IRPF 2026: Imposto de Renda Pessoa Física: o que muda na prática?

A reforma do Imposto de Renda pode mudar a tributação sobre lucros, dividendos e altas rendas no Brasil. Entenda os principais impactos para empresários, profissionais PJ e contribuintes no planejamento tributário.

GERAL

5/17/20262 min read

A reforma do Imposto de Renda da Pessoa Física tem sido um dos temas mais debatidos no cenário tributário recente. Mas, na prática, o que realmente muda para o contribuinte? Mais do que acompanhar manchetes, é fundamental entender os impactos reais no bolso e no planejamento financeiro.

Um dos principais pontos da reforma é a revisão da tabela do Imposto de Renda, com ampliação da faixa de isenção. A ideia é aliviar a carga tributária para contribuintes de menor renda, aumentando o limite mensal isento. Isso pode representar um ganho direto no salário líquido de muitos brasileiros.

Por outro lado, a proposta também traz mudanças importantes para quem possui rendimentos mais elevados. Um dos destaques é a possível tributação de lucros e dividendos, que atualmente são isentos na pessoa física. Caso essa medida seja implementada, empresários e sócios passarão a pagar imposto sobre valores distribuídos pelas empresas, o que exige uma revisão nas estratégias de retirada de lucros.

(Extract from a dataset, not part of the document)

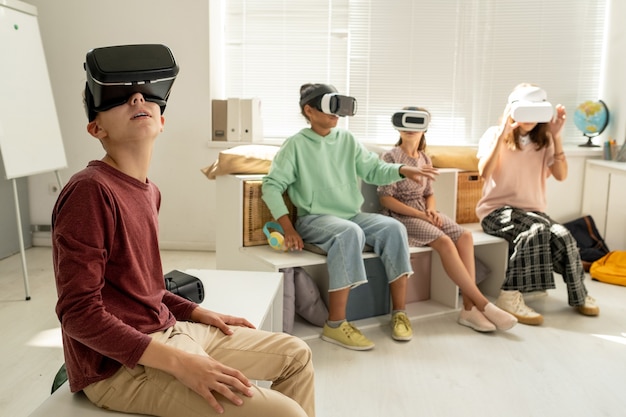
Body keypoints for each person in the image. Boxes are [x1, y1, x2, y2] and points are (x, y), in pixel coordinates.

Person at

Outro ponto relevante é a criação de uma tributação mínima para altas rendas. Na prática, pessoas físicas com rendimentos anuais mais elevados poderão ser obrigadas a pagar uma alíquota efetiva mínima, independentemente da origem dos rendimentos. Isso impacta especialmente quem hoje concentra ganhos em rendimentos isentos ou tributados exclusivamente na fonte.

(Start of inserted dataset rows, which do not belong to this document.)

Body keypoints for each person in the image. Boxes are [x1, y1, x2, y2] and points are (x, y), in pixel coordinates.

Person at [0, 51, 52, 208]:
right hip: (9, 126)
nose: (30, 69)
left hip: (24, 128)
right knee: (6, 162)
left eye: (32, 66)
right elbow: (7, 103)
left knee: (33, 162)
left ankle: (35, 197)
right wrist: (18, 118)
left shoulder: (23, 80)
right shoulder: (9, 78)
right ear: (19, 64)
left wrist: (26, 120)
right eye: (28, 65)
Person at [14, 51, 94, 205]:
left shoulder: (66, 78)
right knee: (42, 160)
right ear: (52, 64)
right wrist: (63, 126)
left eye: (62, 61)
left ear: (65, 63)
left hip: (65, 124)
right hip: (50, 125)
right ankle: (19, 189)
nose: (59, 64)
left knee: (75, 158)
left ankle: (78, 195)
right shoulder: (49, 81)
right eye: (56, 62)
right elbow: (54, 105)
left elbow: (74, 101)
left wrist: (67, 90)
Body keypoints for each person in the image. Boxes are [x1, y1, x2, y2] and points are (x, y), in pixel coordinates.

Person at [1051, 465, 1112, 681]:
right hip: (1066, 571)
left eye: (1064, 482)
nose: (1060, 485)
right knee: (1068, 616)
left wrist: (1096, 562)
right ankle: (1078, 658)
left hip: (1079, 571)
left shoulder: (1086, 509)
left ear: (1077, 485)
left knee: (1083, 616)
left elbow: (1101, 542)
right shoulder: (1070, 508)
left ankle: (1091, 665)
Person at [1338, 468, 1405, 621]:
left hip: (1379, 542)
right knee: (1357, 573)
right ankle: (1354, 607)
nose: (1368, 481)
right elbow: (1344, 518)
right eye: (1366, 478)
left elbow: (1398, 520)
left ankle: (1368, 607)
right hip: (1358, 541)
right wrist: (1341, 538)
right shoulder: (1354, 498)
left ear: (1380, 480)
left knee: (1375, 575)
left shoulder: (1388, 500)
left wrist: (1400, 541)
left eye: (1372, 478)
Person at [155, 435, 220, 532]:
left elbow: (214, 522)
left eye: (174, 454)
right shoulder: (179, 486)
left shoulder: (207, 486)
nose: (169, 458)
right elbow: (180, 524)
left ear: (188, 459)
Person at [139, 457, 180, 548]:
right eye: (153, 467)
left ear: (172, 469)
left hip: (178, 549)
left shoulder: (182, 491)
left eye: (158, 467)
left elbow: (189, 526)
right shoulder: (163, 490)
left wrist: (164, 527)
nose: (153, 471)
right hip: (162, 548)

Além disso, há discussões sobre a simplificação das deduções, o que pode limitar abatimentos com despesas como saúde e educação. Embora o objetivo seja tornar o sistema mais simples, isso pode reduzir as possibilidades de planejamento tributário para alguns contribuintes.

Na prática, o que se desenha é uma tentativa de equilibrar a carga tributária: menos peso para quem ganha menos e maior incidência para quem possui rendimentos mais altos. No entanto, essas mudanças também aumentam a importância de um acompanhamento profissional próximo.

Para empresários, autônomos e profissionais liberais, o impacto pode ser ainda maior. A forma de remuneração — entre pró-labore, distribuição de lucros e outros rendimentos — precisará ser reavaliada com base nas novas regras.

Diante desse cenário, o melhor caminho é a antecipação. Entender o que está por vir permite ajustar estratégias, evitar surpresas e manter a eficiência tributária.